* _待办任务_
从下方关于自定义策略开发的文档中原样摘录一段,以“def get_params(self) ->”开头,以“data = data.copy()”结尾。

本文档面向策略开发者,介绍如何在量化交易系统中开发、注册和测试自定义策略。
系统的策略架构基于「抽象基类 + 装饰器注册表」模式:
Strategy (ABC) StrategyRegistry (全局注册表)
│ │
├── MACrossoverStrategy ──── @register("ma_crossover")
├── RSIStrategy ─────────── @register("rsi")
├── MACDStrategy ────────── @register("macd")
├── BollingerStrategy ───── @register("bollinger")
├── DualThrustStrategy ──── @register("dual_thrust")
├── MeanReversionStrategy ─ @register("mean_reversion")
├── TurtleStrategy ──────── @register("turtle")
├── CompositeStrategy ───── @register("composite")
└── 你的自定义策略 ──────── @register("your_strategy")
策略一旦注册,即可在 CLI、回测引擎、参数优化器中无缝使用,无需修改任何其他代码。
所有策略必须继承 Strategy 抽象基类:
from abc import ABC, abstractmethod
import pandas as pd
class Strategy(ABC):
"""交易策略抽象基类"""
def __init__(self, name: str = "") -> None:
self.name: str = name or self.__class__.__name__
@abstractmethod
def generate_signals(self, data: pd.DataFrame) -> pd.DataFrame:
"""生成交易信号
Parameters
----------
data : pd.DataFrame
至少包含 date, open, high, low, close, volume 列的行情数据。
Returns
-------
pd.DataFrame
添加了 ``signal`` 列的 DataFrame。
signal 取值: "buy" / "sell" / "hold"
"""
...
def get_params(self) -> dict:
"""返回策略参数字典,用于序列化/日志/优化"""
return {}| 方法 | 必须 | 说明 |
|---|---|---|
generate_signals(data) |
是 | 核心方法,接收行情数据,返回含 signal 列的 DataFrame |
get_params() |
否 | 返回参数字典,用于日志记录和参数优化 |
回测引擎同时支持两种策略接口(自动检测):
# 方式1: 批量信号生成(推荐)— 所有内置策略使用此方式
class MyStrategy(Strategy):
def generate_signals(self, data: pd.DataFrame) -> pd.DataFrame:
data = data.copy()
data["signal"] = "hold"
# ... 计算信号 ...
return data
# 方式2: 逐日信号(需要组合状态信息时使用)
class MyOnBarStrategy:
def on_bar(self, date, row, snapshot) -> Signal | None:
"""
Args:
date: 当前交易日
row: 当日行情数据 (Series)

* _存储数据_

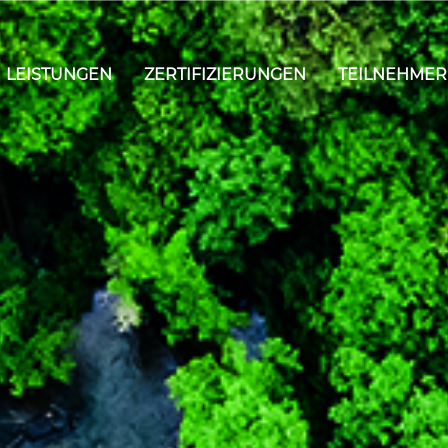
LEISTUNGEN
ZERTIFIZIERUNGEN
TEILNEHMER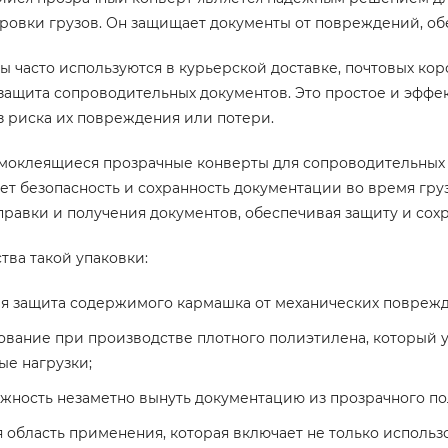
ровки грузов. Он защищает документы от повреждений, обе
ы часто используются в курьерской доставке, почтовых кор
 защита сопроводительных документов. Это простое и эфф
з риска их повреждения или потери.
амоклеящиеся прозрачные конверты для сопроводительных
ет безопасность и сохранность документации во время гру
правки и получения документов, обеспечивая защиту и сох
ва такой упаковки:
я защита содержимого кармашка от механических поврежд
ование при производстве плотного полиэтилена, который
ые нагрузки;
жность незаметно вынуть документацию из прозрачного по
 область применения, которая включает не только использ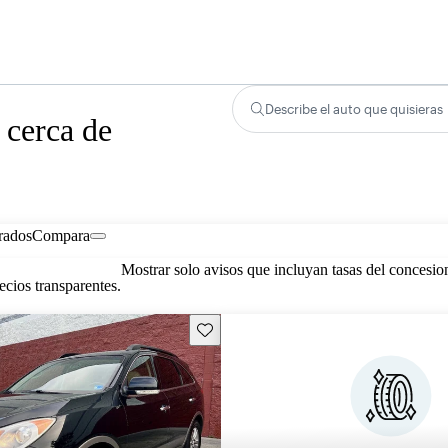
Describe el auto que quisieras
 cerca de
rados
Compara
Mostrar solo avisos que incluyan tasas del concesio
cios transparentes.
Guarda este Aviso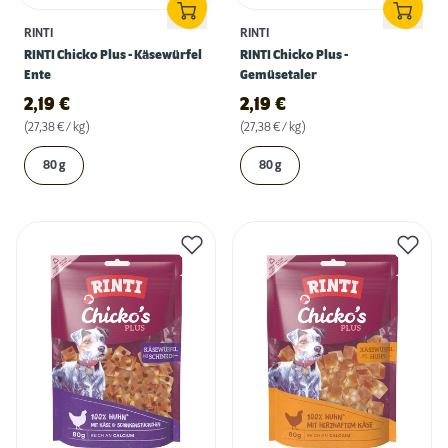
RINTI
RINTI
RINTI Chicko Plus - Käsewürfel
RINTI Chicko Plus -
Ente
Gemüsetaler
2,19
€
2,19
€
(27,38 € / kg)
(27,38 € / kg)
80 g
80 g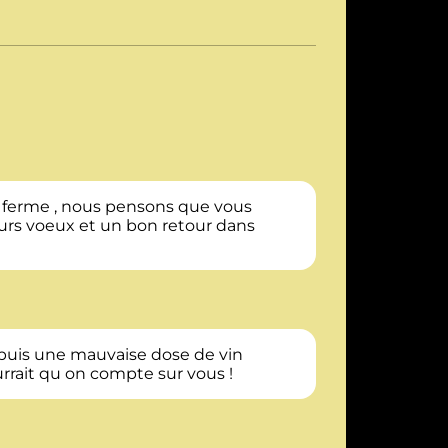
ied ferme , nous pensons que vous
lleurs voeux et un bon retour dans
depuis une mauvaise dose de vin
urrait qu on compte sur vous !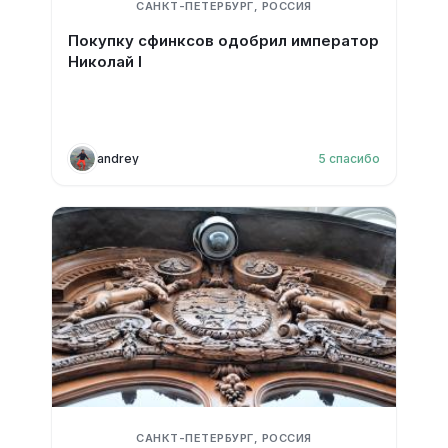
САНКТ-ПЕТЕРБУРГ, РОССИЯ
Покупку сфинксов одобрил император
Николай I
andrey
5
спасибо
САНКТ-ПЕТЕРБУРГ, РОССИЯ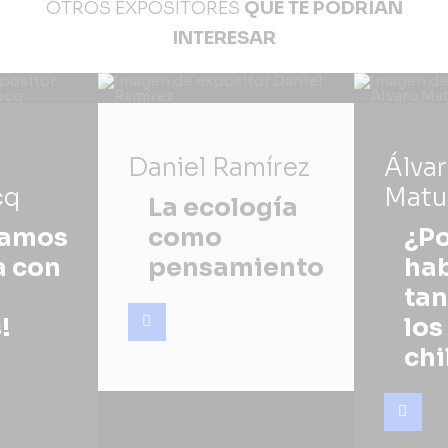
OTROS EXPOSITORES
QUE TE PODRÍAN
INTERESAR
Daniel Ramírez
Álva
cq
Matu
La ecología
gamos
como
¿Po
a con
pensamiento
ha
tan
!
los
chi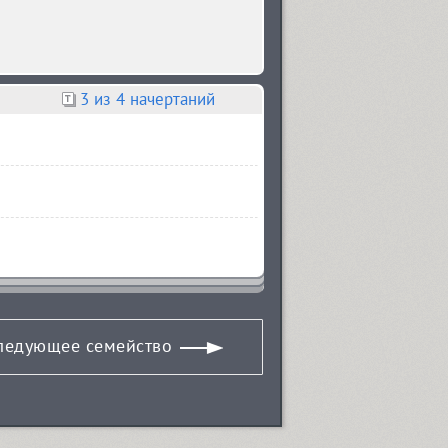
3
из 4 начертаний
ледующее семейство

* _任务结果_
def get_params(self) -> dict:
"""返回策略参数字典,用于序列化/日志/优化"""
return {}| 方法 | 必须 | 说明 |
|---|---|---|
generate_signals(data) |
是 | 核心方法,接收行情数据,返回含 signal 列的 DataFrame |
get_params() |
否 | 返回参数字典,用于日志记录和参数优化 |
回测引擎同时支持两种策略接口(自动检测):
# 方式1: 批量信号生成(推荐)— 所有内置策略使用此方式
class MyStrategy(Strategy):
def generate_signals(self, data: pd.DataFrame) -> pd.DataFrame:
data = data.copy()